Pods stuck in Terminating state when worker node is down (never redeployed on healthy nodes), how to fix this?

We run a kubernetes cluster provisioned with kubespray and discovered that each time when a faulty node goes down (we had this due to hardware issue recently) the pods executing on this node stuck in Terminating state indefinitely. Even after many hours the pods are not being redeploying on healthy nodes and thus our entire application is malfunctioning and the users are affected for a prolonged period of time.

How it is possible to configure kubernetes to perform failover in situations like this?

Below is our statefulset manifest.

apiVersion: apps/v1
kind: StatefulSet
metadata:
  namespace: project-stock
  name: ps-ra
spec:
  selector:
    matchLabels:
      infrastructure: ps
      application: report-api
      environment: staging
  serviceName: hl-ps-report-api
  replicas: 1
  template:
    metadata:
      namespace: project-stock
      labels:
        infrastructure: ps
        application: report-api
        environment: staging
    spec:
      terminationGracePeriodSeconds: 10
      containers:
        - name: ps-report-api
          image: localhost:5000/ps/nodejs-chrome-application:latest
          ports:
            - containerPort: 3000
              protocol: TCP
              name: nodejs-rest-api
          volumeMounts:
          resources:
            limits:
              cpu: 1000m
              memory: 8192Mi
            requests:
              cpu: 333m
              memory: 8192Mi
          livenessProbe:
            httpGet:
              path: /health/
              port: 3000
            initialDelaySeconds: 180
            periodSeconds: 10
            failureThreshold: 12
            timeoutSeconds: 10

Solution

Posted community wiki for better visibility. Feel free to expand it.

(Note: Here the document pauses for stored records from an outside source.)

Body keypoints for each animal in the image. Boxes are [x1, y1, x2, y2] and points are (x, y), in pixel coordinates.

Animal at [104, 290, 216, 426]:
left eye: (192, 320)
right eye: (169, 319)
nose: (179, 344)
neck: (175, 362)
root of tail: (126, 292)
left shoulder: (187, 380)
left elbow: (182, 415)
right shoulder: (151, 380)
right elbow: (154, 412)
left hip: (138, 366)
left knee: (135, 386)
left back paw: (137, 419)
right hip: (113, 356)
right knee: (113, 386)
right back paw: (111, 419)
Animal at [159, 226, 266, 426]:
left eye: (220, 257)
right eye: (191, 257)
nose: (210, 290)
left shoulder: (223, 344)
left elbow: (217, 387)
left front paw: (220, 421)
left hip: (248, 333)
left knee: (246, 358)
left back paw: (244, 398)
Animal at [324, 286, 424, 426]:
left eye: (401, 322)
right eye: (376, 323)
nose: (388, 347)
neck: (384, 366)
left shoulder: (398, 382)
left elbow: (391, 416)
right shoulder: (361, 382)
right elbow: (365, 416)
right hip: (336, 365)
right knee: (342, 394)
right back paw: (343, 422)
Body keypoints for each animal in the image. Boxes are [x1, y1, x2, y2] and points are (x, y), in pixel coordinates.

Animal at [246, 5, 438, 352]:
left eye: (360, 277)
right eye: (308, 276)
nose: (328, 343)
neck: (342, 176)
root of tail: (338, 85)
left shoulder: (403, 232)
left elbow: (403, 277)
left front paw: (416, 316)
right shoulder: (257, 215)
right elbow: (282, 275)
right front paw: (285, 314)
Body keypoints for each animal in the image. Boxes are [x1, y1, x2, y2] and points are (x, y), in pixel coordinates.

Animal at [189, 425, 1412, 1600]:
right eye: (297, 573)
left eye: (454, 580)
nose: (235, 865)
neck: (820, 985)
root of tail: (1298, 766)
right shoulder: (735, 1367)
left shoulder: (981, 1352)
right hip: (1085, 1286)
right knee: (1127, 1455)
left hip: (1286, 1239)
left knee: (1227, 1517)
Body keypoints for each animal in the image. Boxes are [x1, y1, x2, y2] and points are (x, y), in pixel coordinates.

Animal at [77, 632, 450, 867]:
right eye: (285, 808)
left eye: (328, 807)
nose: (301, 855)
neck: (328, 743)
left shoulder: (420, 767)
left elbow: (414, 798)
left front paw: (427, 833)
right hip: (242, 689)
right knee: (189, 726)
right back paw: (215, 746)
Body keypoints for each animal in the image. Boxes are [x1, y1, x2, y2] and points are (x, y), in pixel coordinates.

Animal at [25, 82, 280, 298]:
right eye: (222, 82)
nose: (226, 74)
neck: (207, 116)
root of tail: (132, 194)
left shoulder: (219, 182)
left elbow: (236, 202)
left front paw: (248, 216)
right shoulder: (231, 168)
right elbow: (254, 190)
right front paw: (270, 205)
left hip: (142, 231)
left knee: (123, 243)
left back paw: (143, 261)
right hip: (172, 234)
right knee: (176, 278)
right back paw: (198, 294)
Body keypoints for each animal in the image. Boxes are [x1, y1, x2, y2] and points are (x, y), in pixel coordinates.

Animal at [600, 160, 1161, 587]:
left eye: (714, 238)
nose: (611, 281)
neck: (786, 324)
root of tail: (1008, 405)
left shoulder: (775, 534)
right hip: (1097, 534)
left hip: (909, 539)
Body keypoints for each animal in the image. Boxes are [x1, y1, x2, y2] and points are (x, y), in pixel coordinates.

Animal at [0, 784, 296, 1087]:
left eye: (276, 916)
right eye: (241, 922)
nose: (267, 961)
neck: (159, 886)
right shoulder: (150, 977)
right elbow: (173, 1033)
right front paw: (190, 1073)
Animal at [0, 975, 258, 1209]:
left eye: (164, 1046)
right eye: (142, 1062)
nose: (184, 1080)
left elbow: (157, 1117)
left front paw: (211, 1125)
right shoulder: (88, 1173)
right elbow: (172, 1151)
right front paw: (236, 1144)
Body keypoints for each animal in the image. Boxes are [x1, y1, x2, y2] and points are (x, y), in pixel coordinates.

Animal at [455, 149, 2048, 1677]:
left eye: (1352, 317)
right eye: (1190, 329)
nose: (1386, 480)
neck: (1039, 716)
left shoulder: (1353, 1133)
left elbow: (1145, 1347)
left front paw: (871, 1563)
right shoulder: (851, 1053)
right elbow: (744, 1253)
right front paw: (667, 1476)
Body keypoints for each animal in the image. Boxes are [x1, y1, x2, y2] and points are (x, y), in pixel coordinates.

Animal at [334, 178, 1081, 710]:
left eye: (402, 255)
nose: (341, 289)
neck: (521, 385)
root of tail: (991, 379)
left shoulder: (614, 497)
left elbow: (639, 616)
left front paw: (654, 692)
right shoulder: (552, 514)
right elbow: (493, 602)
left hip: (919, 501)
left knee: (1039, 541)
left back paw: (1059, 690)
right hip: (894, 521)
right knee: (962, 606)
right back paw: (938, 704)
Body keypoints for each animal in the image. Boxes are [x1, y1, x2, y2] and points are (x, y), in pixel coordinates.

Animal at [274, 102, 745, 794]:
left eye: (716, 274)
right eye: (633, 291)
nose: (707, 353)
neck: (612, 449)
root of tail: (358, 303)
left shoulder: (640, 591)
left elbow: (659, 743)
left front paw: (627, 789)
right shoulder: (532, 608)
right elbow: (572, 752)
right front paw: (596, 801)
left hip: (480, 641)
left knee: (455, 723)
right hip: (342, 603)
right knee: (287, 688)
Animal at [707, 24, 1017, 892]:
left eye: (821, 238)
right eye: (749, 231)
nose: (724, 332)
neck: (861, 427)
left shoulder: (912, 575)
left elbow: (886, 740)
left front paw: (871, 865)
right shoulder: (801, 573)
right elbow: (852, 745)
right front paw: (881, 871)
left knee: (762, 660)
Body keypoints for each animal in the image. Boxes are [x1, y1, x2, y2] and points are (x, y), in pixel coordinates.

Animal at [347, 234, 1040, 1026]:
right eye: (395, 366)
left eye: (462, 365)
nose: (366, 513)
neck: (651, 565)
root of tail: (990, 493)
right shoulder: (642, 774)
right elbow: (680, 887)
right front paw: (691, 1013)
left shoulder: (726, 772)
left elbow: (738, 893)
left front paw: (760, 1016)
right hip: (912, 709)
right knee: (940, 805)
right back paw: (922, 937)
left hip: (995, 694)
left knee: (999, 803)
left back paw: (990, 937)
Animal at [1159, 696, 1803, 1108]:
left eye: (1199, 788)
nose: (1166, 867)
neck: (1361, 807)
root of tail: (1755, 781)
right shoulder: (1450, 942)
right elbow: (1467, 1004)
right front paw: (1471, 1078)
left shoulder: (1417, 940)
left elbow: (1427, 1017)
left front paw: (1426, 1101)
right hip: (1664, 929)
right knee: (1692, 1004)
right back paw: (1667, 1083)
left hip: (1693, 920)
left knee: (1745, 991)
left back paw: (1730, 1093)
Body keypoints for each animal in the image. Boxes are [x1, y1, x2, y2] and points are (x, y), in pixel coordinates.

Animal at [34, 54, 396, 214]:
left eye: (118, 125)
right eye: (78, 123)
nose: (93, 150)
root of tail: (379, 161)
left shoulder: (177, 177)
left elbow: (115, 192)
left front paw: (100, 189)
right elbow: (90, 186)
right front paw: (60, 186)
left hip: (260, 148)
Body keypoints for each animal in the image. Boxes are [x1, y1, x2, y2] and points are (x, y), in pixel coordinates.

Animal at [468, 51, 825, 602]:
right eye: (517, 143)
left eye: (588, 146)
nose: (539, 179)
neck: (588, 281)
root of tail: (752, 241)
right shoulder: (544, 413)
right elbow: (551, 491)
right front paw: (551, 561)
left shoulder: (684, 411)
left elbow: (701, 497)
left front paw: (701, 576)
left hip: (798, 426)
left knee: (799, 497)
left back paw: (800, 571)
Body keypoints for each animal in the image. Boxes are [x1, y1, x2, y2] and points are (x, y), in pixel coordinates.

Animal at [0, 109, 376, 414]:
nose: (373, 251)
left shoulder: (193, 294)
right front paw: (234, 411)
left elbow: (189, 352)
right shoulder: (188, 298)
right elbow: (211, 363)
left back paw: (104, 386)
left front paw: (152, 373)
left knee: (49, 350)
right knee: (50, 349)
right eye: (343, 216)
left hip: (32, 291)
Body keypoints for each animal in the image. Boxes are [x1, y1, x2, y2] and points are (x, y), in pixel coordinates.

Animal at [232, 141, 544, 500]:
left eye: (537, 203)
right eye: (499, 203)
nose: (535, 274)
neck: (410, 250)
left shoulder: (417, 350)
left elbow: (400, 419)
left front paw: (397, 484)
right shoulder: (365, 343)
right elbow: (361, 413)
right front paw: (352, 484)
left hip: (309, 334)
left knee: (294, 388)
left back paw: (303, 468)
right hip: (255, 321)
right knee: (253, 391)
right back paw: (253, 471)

In my opinion, the behaviour on your kubespray cluster (pod staying in Terminating state) is fully intentional. Based on Kubernetes documentation:

A Pod is not deleted automatically when a node is unreachable. The Pods running on an unreachable Node enter the 'Terminating' or 'Unknown' state after a timeout. Pods may also enter these states when the user attempts graceful deletion of a Pod on an unreachable Node.

The same documentation introduces ways in which a Pod in Terminating state can be removed. Also there are some recommended best practices:

The only ways in which a Pod in such a state can be removed from the apiserver are as follows:

The Node object is deleted (either by you, or by the Node Controller).

The kubelet on the unresponsive Node starts responding, kills the Pod and removes the entry from the apiserver.

Force deletion of the Pod by the user.

The recommended best practice is to use the first or second approach. If a Node is confirmed to be dead (e.g. permanently disconnected from the network, powered down, etc), then delete the Node object. If the Node is suffering from a network partition, then try to resolve this or wait for it to resolve. When the partition heals, the kubelet will complete the deletion of the Pod and free up its name in the apiserver. Normally, the system completes the deletion once the Pod is no longer running on a Node, or the Node is deleted by an administrator. You may override this by force deleting the Pod.

You can implement Graceful Node Shutdown if your node is shutdown in one of the following ways:

On Linux, your system can shut down in many different situations. For example:

A user or script running shutdown -h now or systemctl poweroff or systemctl reboot.

Physically pressing a power button on the machine.

Stopping a VM instance on a cloud provider, e.g. gcloud compute instances stop on GCP.

A Preemptible VM or Spot Instance that your cloud provider can terminate unexpectedly, but with a brief warning.

Keep in mind this feature is supported from version 1.20 (where it is in alpha state) and up (currently in 1.21 is in beta state).

The other solution, mentioned in documentation is to manually delete a node, for example using a kubectl delete node <your-node-name>:

If a Node is confirmed to be dead (e.g. permanently disconnected from the network, powered down, etc), then delete the Node object.

Then pod will be re-scheduled on the other node.

The last workaround is to set TerminationGracePeriodSeconds to 0, but this is strongly discouraged:

For the above to lead to graceful termination, the Pod must not specify a pod.Spec.TerminationGracePeriodSeconds of 0. The practice of setting a pod.Spec.TerminationGracePeriodSeconds of 0 seconds is unsafe and strongly discouraged for StatefulSet Pods. Graceful deletion is safe and will ensure that the Pod shuts down gracefully before the kubelet deletes the name from the apiserver.